Though the price tag seems high, the investment is necessary to prevent further expenditures. If the mussels were to clog up the inside of the pipeline, Lauritsen said a process called pigging might be necessary to remove the mussels.

Pigging a pipe involves inserting a device, called a pig, into a pipe and using pressure to force it through, scraping the inside sidewalls and carrying the mussels out of the pipe.

Lauritsen couldn’t give a price estimate, as it varies significantly, but said pigging would substantially increase the cost of the cleaning.

In addition to the divers cleaning the intakes, the contract specifies that the water will be treated with copper sulfate — a substance that the United States Environmental Protection Agency has labeled as hazardous to humans and domestic animals.

Despite this, state and federal governments do have a permitting process for acceptable use, of which the City of Chamberlain is fully cooperating with.

“We had to go through a process with the Corps of Engineers and the Department of Agriculture and Natural Resources to get permits,” Lauritsen said. “It’s less than one part per million that we put in there.”

A study published by the National Institute of Health found that copper sulfate levels of 100 to 300 parts per million in drinking water produce no ill effects.

South Dakota Aquatic Invasive Species Coordinator Tanner Davis said copper sulfate is a common substance used in water filtration systems when zebra mussels are present.
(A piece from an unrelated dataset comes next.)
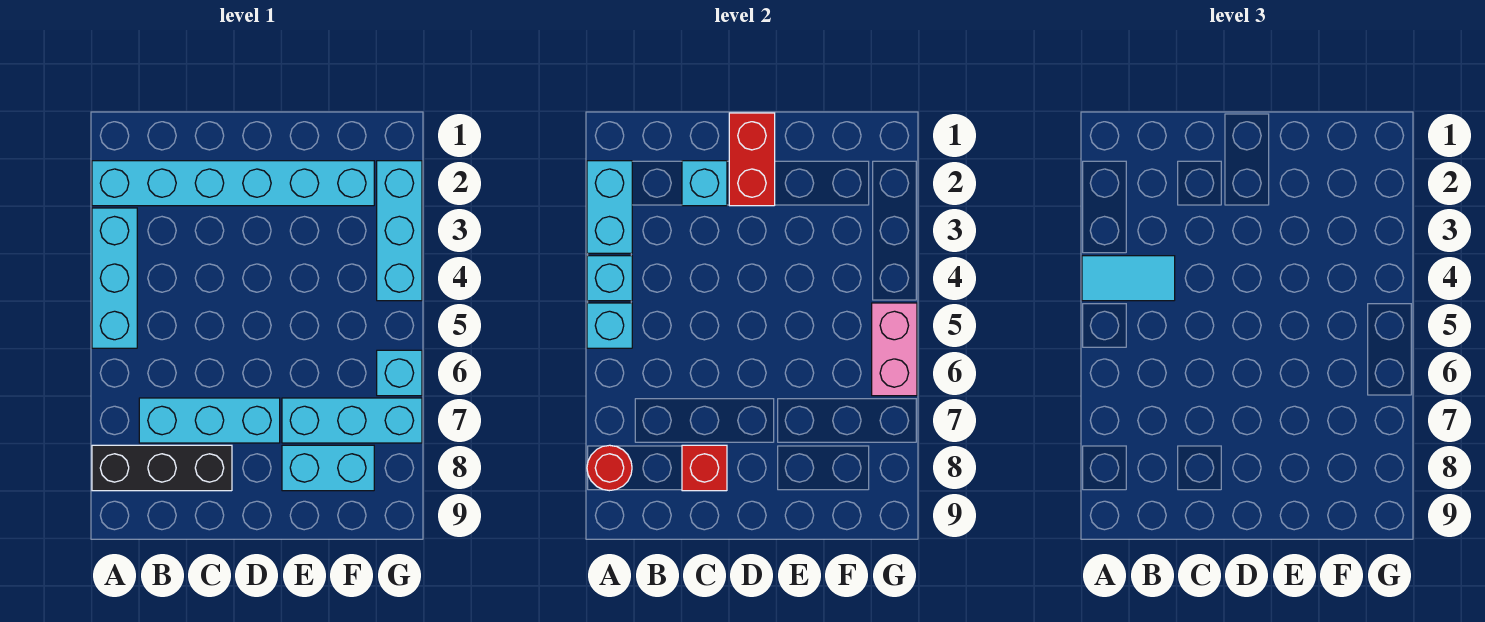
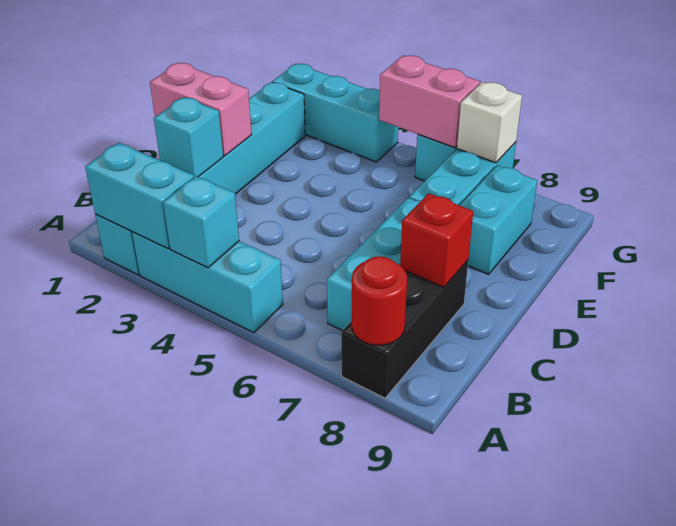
cyan 1x2 tile [1082,256,1175,301] -> none
cyan 1x1 brick [587,303,632,348] -> none
red 1x2 brick [729,113,775,206] -> pink 1x2 brick [150,63,252,156]
none -> white 1x1 brick [457,82,522,163]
Though Lauritsen said Central Divers is known for quality work, Davis said the problem is still present in other parts of the Missouri River and the state.

“Zebra mussels give off 30,000 to 40,000 eggs per spawn, and they can spawn multiple times each year,” Davis said. “When they develop (from eggs) into veligers, they free float — their only movement is downstream.”

The only way mussels can move upstream is by attaching to watercraft that don’t remove them before changing bodies of water.

“We should be clear on transportation via water with the larval state of zebra mussels,” Davis said. “People still can have the possibility of transporting adult mussels in any situation where there's open water.”

That’s why, Davis said, the Game, Fish and Parks department is so adamant about draining and cleaning a boat every time it’s removed from the water.

“Once again we just really stress: clean, drain and dry,” Davis said. “It's gonna be up to the public to prevent the spread going forward.”

Lauritsen added that it only takes one or two zebra mussels to kick off a breeding population.

“You see the signs at our boat ramps. Make sure that you’re not spreading them around,” Lauritsen said. “That's one of the most important things that we try and push on our sportsmen in the area.”

Zebra mussels lie dormant in water temperatures under 54 degrees, but can still be transported in a dormant state.